Timberline coach Allen Thomas was skeptical of the system before the season started. He thought it had the potential to protect Metro League teams from meeting early on in the tournament.
But, as it turned out, Timberline played a tough enough non-league schedule — including against Capital, the fourth-ranked RPI team in 3A out of the 3A South Sound Conference — to earn its own safety net.
“Looking back, I didn’t realize how well our schedule actually ended up working itself out,” Thomas said. “That is the biggest crap shoot in this whole thing.
“You can go out and schedule who you think is going to win, but they they still have to go out there and win.”
As it turned out, the Blazers’ opponents did. Of the 13 teams Timberline played during the regular season, 11 finished with a .500 record or better.
Seven of those teams — Mark Morris (sixth in RPI, Class 2A); Tumwater (seventh, 2A); Foss (20th, 2A); Capital (fourth, 3A); Cleveland (13th, 3A); Wilson (17th, 3A); Emerald Ridge (18th, 4A) — ended the regular season rated in the top 20 in their classifications.
“When I saw our strength of schedule was higher than some of the Metro League teams, I (thought) we might actually have a shot,” Thomas said.
Thomas realized it was a reality as Timberline continued to hold steady in the top eight the final two weeks of the regular season.
When the Blazers played Central Kitsap for the first time in January, with nine regular season games remaining, he explained the situation to his team.
“That’s when I first mentioned the reality of us being in the top eight, and how important these games are,” Thomas said. “Just so they understand what they’re fighting for, and what they’re playing for.”
By the end of those nine games, all Timberline had to do was finish in the top five in the 3A West Central/Southwest bidistrict tournament to solidify a trip to the Tacoma Dome.
The Blazers easily topped Stadium before meeting Prairie in a winner-to-state game on Feb. 10.
“The week leading up to Prairie, I said, ‘If we win this game, we are in the Dome,’ ” Thomas said. “I could see a lot of people’s faces lit up.”
“That was our regional game,” Bush said.
And for the first time in four years, Timberline wasn’t randomly matched against a team that eventually went on to place in the state tournament.
Issaquah took sixth at state in Class 4A last season, Federal Way won the 4A title in 2015 and Eastside Catholic lost to Rainier Beach in the Class 3A championship game in 2014.
Timberline worked to a decisive 80-66 win against Prairie without fear of elimination.

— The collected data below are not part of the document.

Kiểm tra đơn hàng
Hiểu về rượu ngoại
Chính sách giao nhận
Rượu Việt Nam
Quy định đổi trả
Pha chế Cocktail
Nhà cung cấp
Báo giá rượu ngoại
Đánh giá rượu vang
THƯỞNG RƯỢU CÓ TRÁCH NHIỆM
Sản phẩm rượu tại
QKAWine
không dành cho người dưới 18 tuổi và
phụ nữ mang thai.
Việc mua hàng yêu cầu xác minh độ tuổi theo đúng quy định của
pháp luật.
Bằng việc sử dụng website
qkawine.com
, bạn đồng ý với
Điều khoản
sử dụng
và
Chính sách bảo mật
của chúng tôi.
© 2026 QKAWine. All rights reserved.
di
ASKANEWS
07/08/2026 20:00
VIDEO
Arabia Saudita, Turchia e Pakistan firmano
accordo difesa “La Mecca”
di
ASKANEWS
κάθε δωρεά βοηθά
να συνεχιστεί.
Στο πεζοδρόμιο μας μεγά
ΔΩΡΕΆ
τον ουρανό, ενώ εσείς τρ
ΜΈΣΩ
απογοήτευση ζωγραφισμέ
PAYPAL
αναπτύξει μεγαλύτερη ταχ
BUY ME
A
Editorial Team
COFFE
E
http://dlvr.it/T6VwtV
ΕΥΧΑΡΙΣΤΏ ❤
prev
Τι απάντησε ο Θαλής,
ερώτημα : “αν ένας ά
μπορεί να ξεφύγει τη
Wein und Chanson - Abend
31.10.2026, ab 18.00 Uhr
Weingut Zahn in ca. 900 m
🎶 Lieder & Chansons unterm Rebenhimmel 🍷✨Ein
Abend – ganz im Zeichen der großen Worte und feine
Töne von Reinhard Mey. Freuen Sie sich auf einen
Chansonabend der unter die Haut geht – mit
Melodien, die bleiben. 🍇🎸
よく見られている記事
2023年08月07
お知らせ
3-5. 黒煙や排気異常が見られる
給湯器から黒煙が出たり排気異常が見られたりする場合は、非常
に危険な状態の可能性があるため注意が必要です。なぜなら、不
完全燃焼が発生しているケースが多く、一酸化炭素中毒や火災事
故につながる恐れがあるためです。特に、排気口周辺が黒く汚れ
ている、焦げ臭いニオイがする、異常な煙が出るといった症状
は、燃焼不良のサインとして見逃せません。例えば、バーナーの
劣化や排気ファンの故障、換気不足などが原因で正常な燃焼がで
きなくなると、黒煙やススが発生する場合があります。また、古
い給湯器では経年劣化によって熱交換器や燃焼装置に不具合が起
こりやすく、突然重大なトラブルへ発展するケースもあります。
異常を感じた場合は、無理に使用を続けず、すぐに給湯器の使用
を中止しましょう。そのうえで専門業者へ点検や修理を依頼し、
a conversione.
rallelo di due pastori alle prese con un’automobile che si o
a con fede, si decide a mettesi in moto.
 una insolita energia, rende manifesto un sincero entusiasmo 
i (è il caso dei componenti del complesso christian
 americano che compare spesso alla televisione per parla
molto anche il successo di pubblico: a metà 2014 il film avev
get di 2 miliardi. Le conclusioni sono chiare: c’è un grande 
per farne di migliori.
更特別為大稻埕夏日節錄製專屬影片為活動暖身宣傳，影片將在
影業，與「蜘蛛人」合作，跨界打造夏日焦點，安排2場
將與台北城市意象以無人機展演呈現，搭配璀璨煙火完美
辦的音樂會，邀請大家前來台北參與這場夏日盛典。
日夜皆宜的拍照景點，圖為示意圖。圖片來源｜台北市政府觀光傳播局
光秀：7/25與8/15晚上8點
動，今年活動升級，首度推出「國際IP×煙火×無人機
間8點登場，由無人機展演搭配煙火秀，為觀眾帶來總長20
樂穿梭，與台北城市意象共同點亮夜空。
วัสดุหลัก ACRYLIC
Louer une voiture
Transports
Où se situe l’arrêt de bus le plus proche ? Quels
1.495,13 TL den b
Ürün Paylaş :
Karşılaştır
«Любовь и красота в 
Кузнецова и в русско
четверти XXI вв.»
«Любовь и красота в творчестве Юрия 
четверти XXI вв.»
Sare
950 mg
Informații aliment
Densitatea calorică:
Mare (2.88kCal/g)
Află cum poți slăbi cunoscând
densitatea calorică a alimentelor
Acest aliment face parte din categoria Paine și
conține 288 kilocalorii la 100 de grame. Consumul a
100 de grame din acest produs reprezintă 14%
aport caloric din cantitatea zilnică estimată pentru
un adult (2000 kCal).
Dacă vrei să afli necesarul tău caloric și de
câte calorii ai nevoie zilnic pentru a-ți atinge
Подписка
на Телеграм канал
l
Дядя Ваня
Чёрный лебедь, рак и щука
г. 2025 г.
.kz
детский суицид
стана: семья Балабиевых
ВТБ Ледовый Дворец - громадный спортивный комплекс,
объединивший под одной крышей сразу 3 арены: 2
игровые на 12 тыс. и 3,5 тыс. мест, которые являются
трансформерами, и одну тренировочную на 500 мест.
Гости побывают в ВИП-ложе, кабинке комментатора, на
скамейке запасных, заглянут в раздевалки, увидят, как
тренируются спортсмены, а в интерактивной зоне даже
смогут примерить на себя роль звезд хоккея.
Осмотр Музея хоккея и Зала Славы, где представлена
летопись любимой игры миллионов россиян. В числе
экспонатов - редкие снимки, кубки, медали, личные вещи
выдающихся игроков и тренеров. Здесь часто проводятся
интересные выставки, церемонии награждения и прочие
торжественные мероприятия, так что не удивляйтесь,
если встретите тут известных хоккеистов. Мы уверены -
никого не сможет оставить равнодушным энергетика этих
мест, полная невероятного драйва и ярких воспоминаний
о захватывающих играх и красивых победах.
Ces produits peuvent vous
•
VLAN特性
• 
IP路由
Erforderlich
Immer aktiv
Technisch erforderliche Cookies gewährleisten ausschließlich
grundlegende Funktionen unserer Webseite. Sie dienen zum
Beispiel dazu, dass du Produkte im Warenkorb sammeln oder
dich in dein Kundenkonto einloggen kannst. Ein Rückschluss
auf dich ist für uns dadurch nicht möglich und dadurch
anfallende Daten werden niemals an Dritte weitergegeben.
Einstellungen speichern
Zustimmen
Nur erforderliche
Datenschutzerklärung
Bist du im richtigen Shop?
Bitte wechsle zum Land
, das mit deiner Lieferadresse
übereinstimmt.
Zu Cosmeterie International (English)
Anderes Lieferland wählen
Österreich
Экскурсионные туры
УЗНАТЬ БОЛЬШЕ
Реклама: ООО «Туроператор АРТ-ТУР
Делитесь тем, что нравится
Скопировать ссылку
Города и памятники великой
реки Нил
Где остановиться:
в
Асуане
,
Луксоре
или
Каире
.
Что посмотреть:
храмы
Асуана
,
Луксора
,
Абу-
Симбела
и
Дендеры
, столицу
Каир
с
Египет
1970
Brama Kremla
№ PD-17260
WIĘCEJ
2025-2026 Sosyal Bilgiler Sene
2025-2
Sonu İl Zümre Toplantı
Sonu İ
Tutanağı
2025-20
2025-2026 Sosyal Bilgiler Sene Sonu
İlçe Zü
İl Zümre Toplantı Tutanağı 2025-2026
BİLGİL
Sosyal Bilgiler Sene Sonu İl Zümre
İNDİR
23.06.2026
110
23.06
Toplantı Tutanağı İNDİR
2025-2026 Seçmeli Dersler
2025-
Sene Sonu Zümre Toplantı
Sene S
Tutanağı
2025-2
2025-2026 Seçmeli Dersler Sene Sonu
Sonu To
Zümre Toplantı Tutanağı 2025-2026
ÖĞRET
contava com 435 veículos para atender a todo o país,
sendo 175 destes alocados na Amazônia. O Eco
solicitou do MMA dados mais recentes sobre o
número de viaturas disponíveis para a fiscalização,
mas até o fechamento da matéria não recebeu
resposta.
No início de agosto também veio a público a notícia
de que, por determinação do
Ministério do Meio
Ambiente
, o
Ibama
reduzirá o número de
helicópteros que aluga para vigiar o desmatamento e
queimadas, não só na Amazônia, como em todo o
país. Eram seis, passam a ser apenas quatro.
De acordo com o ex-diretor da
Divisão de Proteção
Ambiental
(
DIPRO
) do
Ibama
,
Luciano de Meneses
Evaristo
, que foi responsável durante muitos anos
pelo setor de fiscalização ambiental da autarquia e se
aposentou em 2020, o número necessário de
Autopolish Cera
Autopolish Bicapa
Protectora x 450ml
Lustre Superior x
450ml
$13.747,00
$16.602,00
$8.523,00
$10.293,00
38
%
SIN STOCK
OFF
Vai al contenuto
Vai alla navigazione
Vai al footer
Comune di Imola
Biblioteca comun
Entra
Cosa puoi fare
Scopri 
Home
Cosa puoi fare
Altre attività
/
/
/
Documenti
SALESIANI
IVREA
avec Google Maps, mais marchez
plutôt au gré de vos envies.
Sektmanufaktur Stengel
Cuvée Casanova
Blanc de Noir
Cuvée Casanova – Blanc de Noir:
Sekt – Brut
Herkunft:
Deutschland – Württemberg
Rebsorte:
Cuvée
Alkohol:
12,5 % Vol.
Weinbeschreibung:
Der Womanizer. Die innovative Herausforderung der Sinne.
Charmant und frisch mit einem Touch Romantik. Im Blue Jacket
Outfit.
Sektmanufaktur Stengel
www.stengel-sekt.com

“It felt so good,” Romain said. “As soon as the clock hit zero, I said, ‘Thank God.’ Best win ever.”
The Blazers nearly ended Lincoln’s undefeated streak in the district semifinals and eventually beat out Spanaway Lake for third place.
“After we beat Prairie, a weight kind of got off my shoulders,” said Timberline junior guard Erik Stevenson, who leads the Blazers averaging 20 points per game.
“I knew (we were) going to the Dome, but that still didn’t stop me and our team from practicing hard and playing hard.”
Thomas says that has to continue this weekend as Timberline plays West Seattle (19-6) at 2 p.m. Saturday at Bellevue College with a first-round bye on the line.
With a win, Timberline could avoid the nation’s top-ranked high school team, Nathan Hale (25-0), until the title game.
“We know the road at the Dome if we don’t win the game is a lot harder than actually winning the game,” Thomas said.
Since the season began, Thomas has believed Timberline can contend with Metro League teams. But the Blazers need to remain “locked in” throughout the state playoffs to do that.
“Everybody is coming to win,” Thomas said.